* [Assignment]:
No pictures in the copy, please: retype all the records exactly.

[Saved data entries]
============================================================
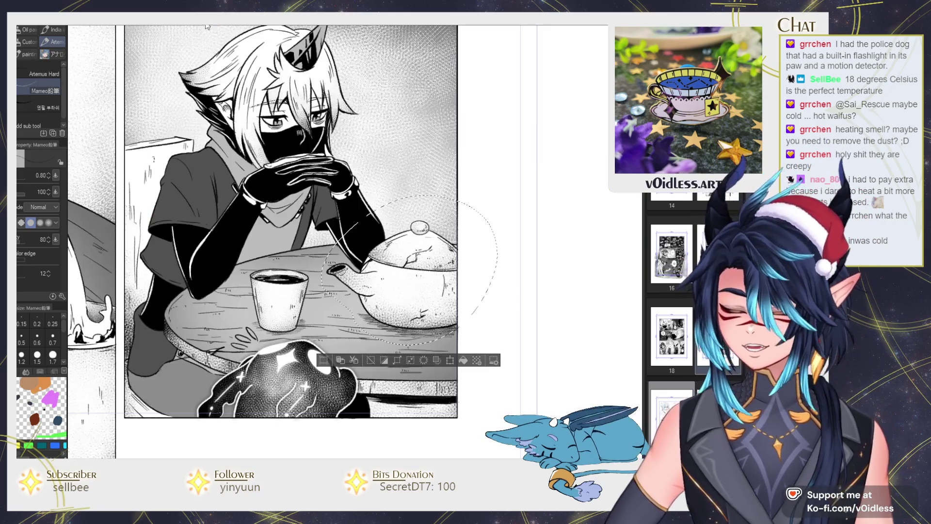
scroll(382, 218, up, 1)
scroll(382, 218, up, 1)
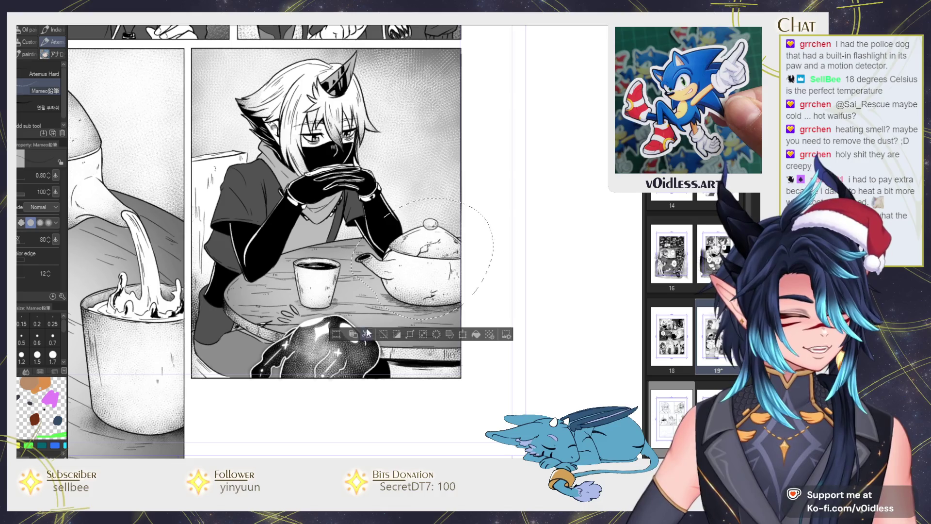
key(ctrl+d)
Switch to the sketch page, mirror the canvas horizontally, and pan to the bird panel.
key(ctrl+Tab)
============================================================
* [Result]:
scroll(382, 218, up, 1)
scroll(382, 218, up, 1)
key(ctrl+d)
Switch to the sketch page, mirror the canvas horizontally, and pan to the bird panel.
key(ctrl+Tab)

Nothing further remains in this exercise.